Friday, June 16, 2017

how to cook in a summer kitchen, briefly

When in the kitchen in summer you must make as few movements as possible. It becomes a study in conciseness: you must chop your carrots not using your whole arm as you might do in winter but using a kind of gliding, circular motion with your wrist and some backbone provided by your forearm. You must move from your cutting board to the stovetop with the least number of pivots possible, and when there must stir like an oarswoman: once, twice, three times lifting from the bottom, getting everything as fully churned as you can because anything beyond that will have you sweating. Conciseness. Create as little extra heat as you can.
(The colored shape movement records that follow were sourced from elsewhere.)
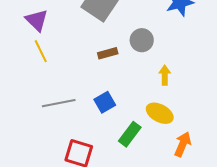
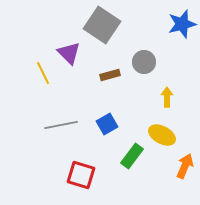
purple triangle: (37, 20) -> (69, 53), moved

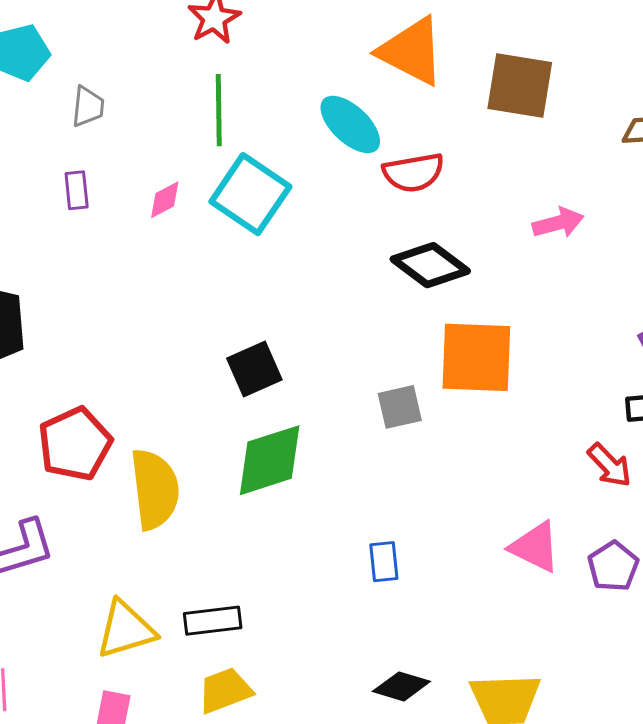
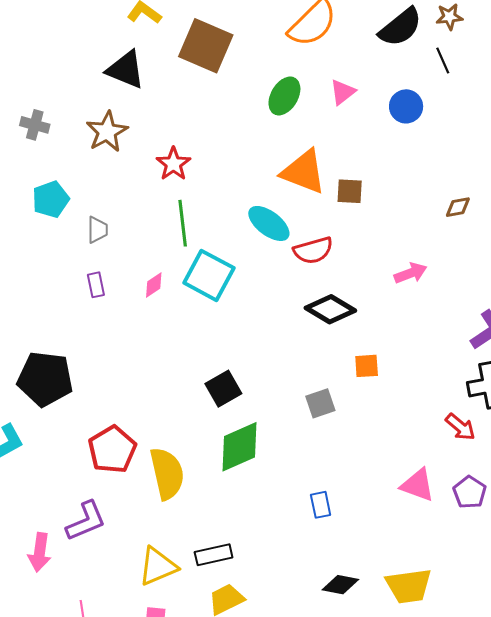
brown square: (520, 86) -> (350, 191), moved, size x0.6
orange square: (476, 357) -> (367, 366), size x0.5

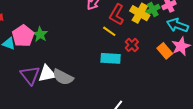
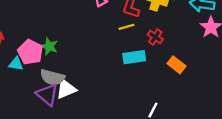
yellow line: (109, 31) -> (127, 27), turned -40
orange rectangle: (165, 51) -> (177, 65), moved
gray semicircle: (63, 77) -> (52, 77), moved

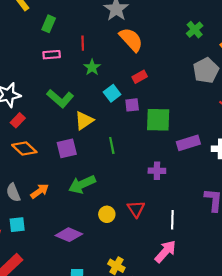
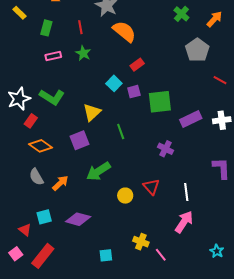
red line: (83, 43) -> (80, 27), moved
green star: (92, 67) -> (83, 53), moved
green L-shape: (60, 98) -> (52, 97), moved
purple cross: (157, 171) -> (166, 149), turned 35
gray semicircle: (13, 193) -> (36, 177), moved
purple diamond: (69, 235) -> (78, 219), moved

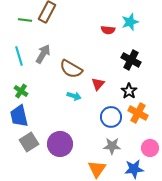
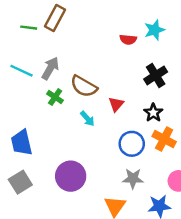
cyan line: (19, 56) -> (22, 71), turned -48
black cross: (131, 60) -> (156, 75), turned 30
green cross: (21, 91) -> (55, 97), moved
cyan arrow: (74, 96) -> (87, 119), turned 32
gray square: (29, 142) -> (20, 182), moved

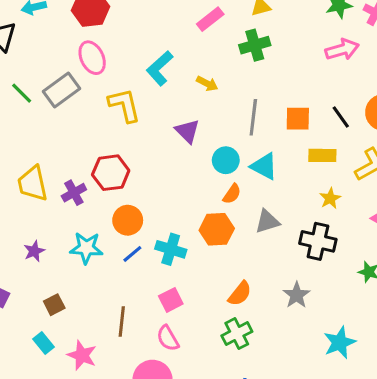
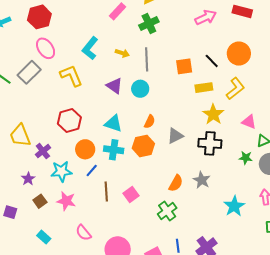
gray line: (253, 117) -> (147, 59), moved
cyan circle: (226, 160) -> (140, 89), moved
cyan triangle: (264, 166) -> (113, 123), moved
purple cross: (74, 193) -> (43, 151), moved
yellow star: (330, 198) -> (213, 114), size x1.5
cyan cross: (171, 249) -> (114, 150), moved
orange semicircle: (240, 294) -> (176, 183), moved
pink square: (171, 300) -> (131, 195), moved
brown square: (54, 305) -> (40, 201), moved
brown line: (122, 321) -> (106, 191), moved
pink semicircle: (168, 338) -> (83, 233), moved
pink star: (82, 355) -> (66, 201), moved

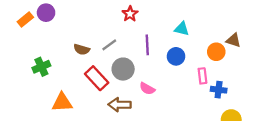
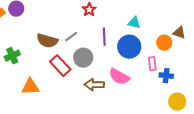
brown semicircle: (82, 49) -> (47, 41), size x1.5
blue circle: (176, 56) -> (129, 47), size x1.5
pink semicircle: (147, 89) -> (119, 77), moved, size x1.5
brown arrow: (120, 105) -> (94, 85), moved

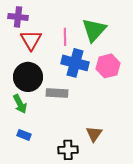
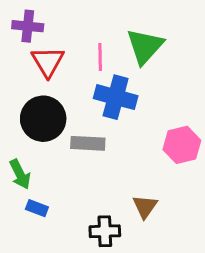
pink hexagon: (108, 66) -> (182, 145), moved
green arrow: (20, 104) -> (20, 174), moved

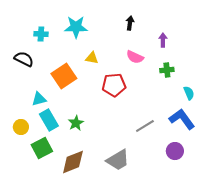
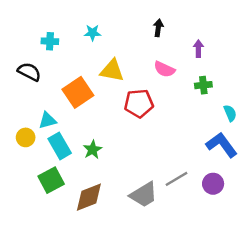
cyan star: (76, 27) -> (93, 33), size x0.6
yellow triangle: (92, 58) -> (112, 70), size x1.5
gray line: (145, 126) -> (177, 179), moved
yellow circle: (21, 127) -> (26, 137), moved

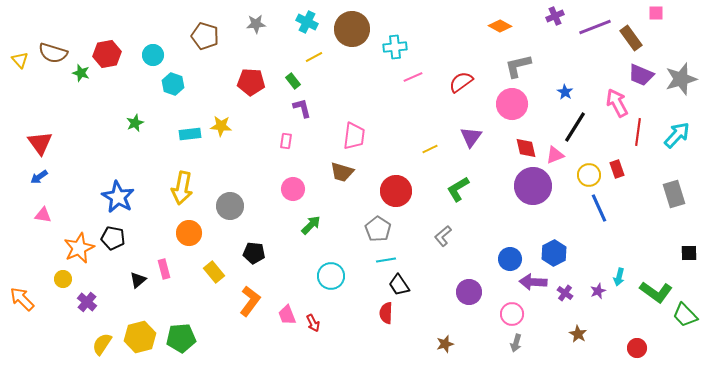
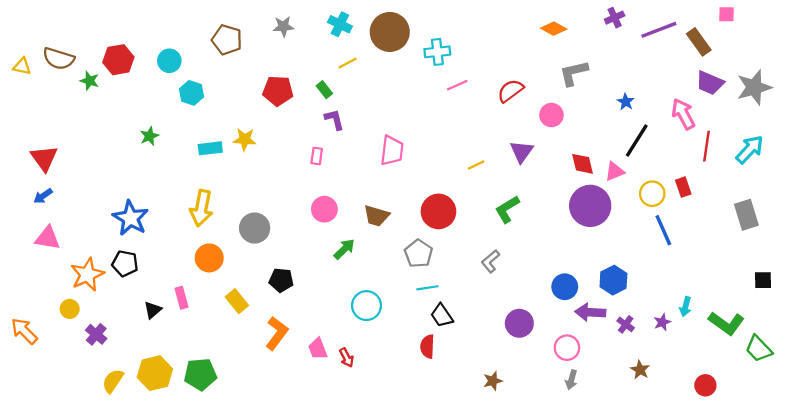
yellow triangle: (20, 60) -> (22, 66), turned -36
pink circle: (512, 104) -> (551, 115), moved, size x0.7
brown trapezoid: (342, 172) -> (376, 216), moved
pink triangle: (43, 215) -> (47, 238), size x1.4

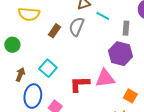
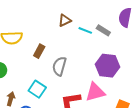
gray semicircle: (77, 27) -> (59, 66), moved
gray rectangle: (126, 28) -> (103, 30), moved, turned -56

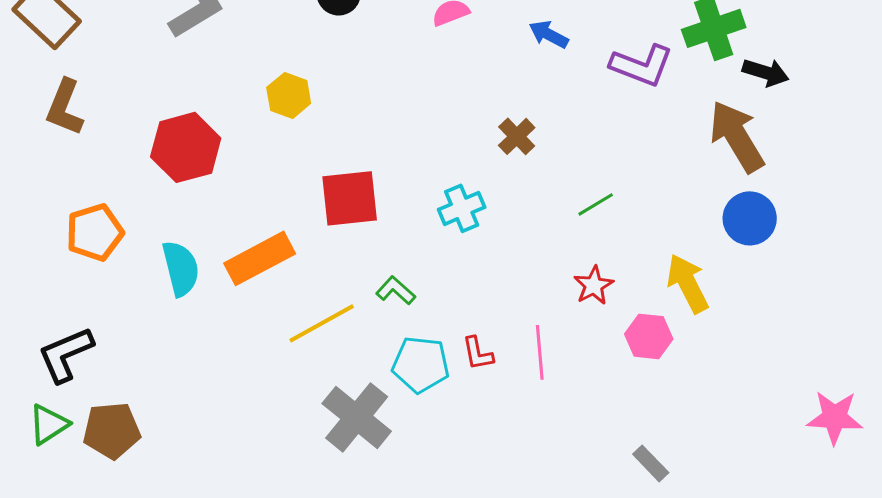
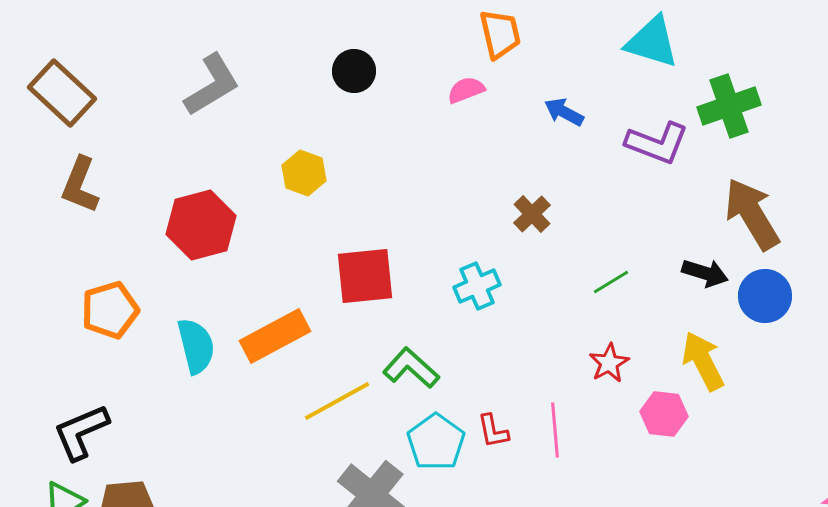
black arrow: (766, 72) -> (705, 273), moved
green L-shape: (396, 290) -> (411, 368), size x1.4
cyan pentagon: (421, 364) -> (436, 442), turned 30

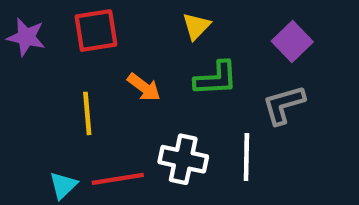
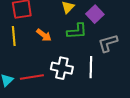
purple square: (292, 41) -> (95, 14), moved
yellow line: (87, 113) -> (14, 36), moved

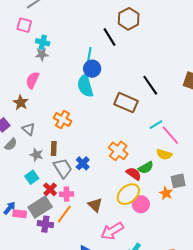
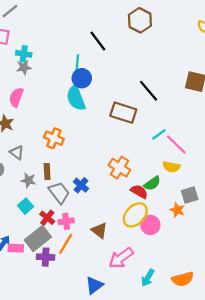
brown hexagon: (129, 19) -> (140, 20), moved

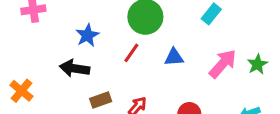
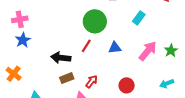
blue star: (87, 35) -> (23, 40), moved
black arrow: (75, 68) -> (61, 58), moved

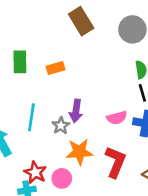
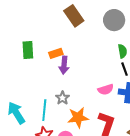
purple arrow: (76, 111) -> (64, 65), moved
cyan line: (31, 117) -> (44, 110), moved

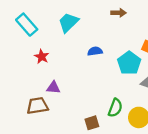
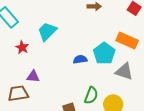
cyan trapezoid: (68, 22) -> (47, 31), moved
blue semicircle: (95, 51) -> (80, 59), moved

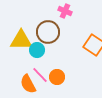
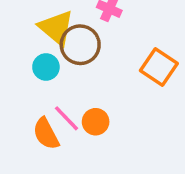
yellow triangle: (21, 40) -> (56, 28), moved, turned 40
cyan circle: (37, 50) -> (46, 67), moved

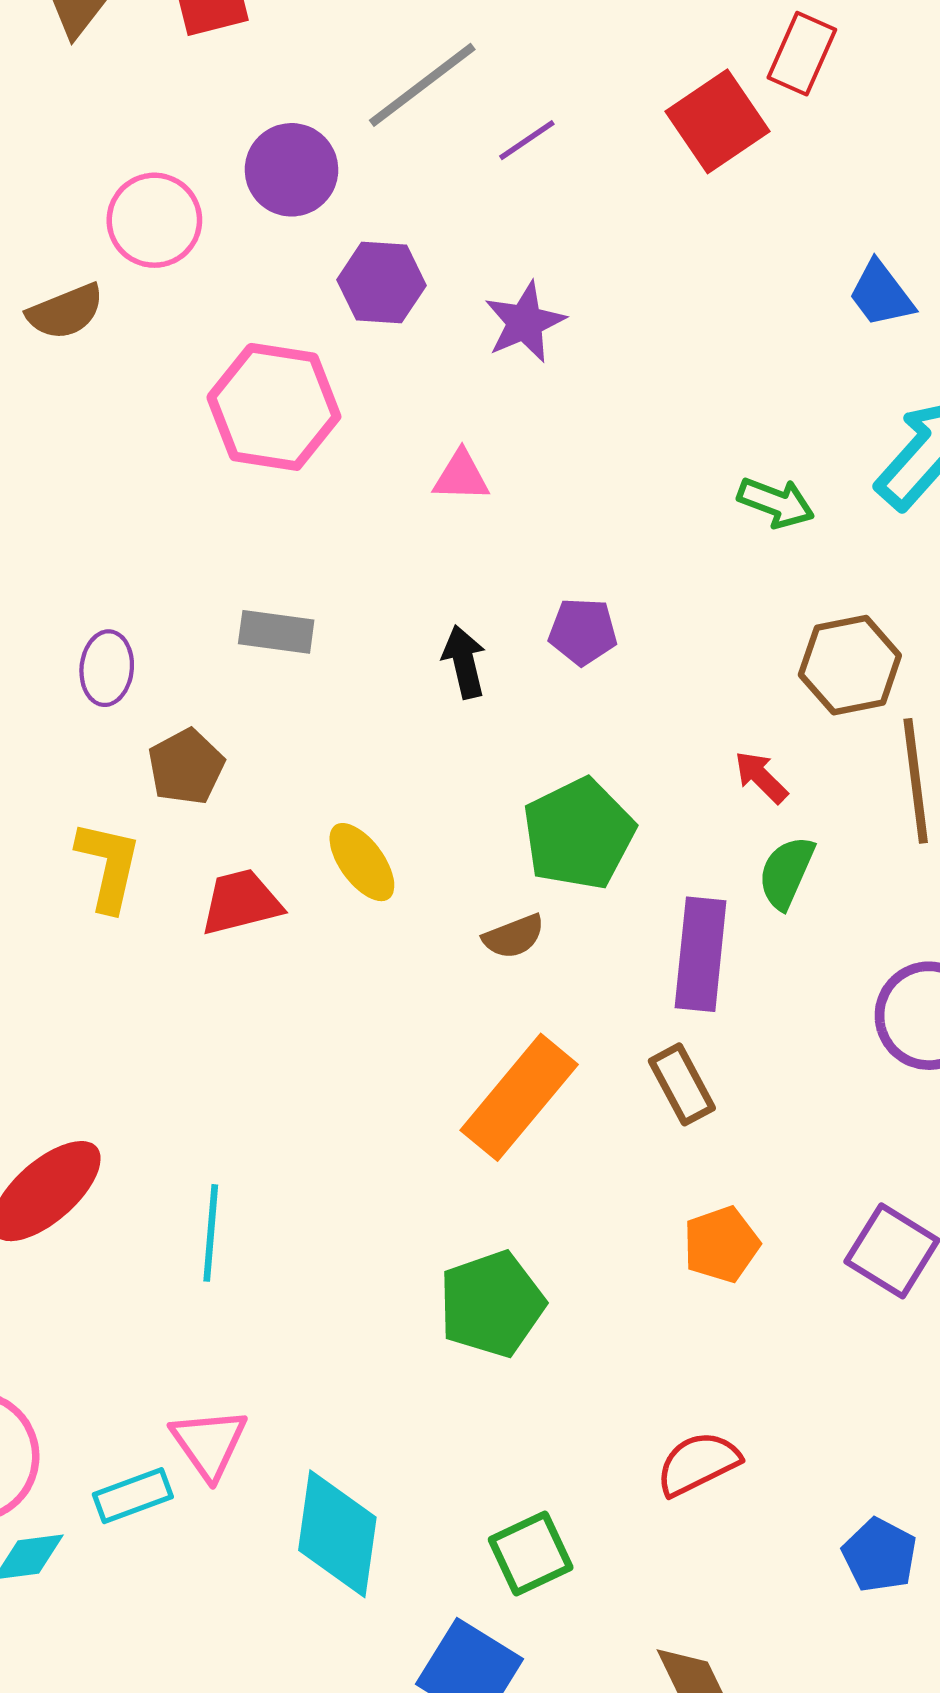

You must remember this as you pluck mint leaves, must slice with forefinger and thumb flush against the stem -- must make a clean cut of the leaf entire.

You have tried to explain this heat many times many times to people not from here. The words always twist coming out of your mouth and you end up saying something like "The heat in the summer gets to you, it gets in your head," or, "People act different in summer." What you really meant to say is that the heat is violent. It mounts a sunup-to-sundown offensive, it descends from above and rises from where it has seeped into the asphalt and it traps you in the middle. It makes everyone move with a languidness that in this East Coast shrine to efficiency they would not otherwise indulge, but it traps that excess energy somewhere else, builds it up like steam in pockets all over your body.

You will find yourself adding more chiles, more hot sauce, more heat to everything you make. Whole jalapenos disappear into otherwise sensible and subtle Spanish tortillas; heaping tablespoons of red pepper flakes into mild carrot and ginger soup. What you reserve in your movements must explode outward in flavor -- to match that slow and stabbing heat.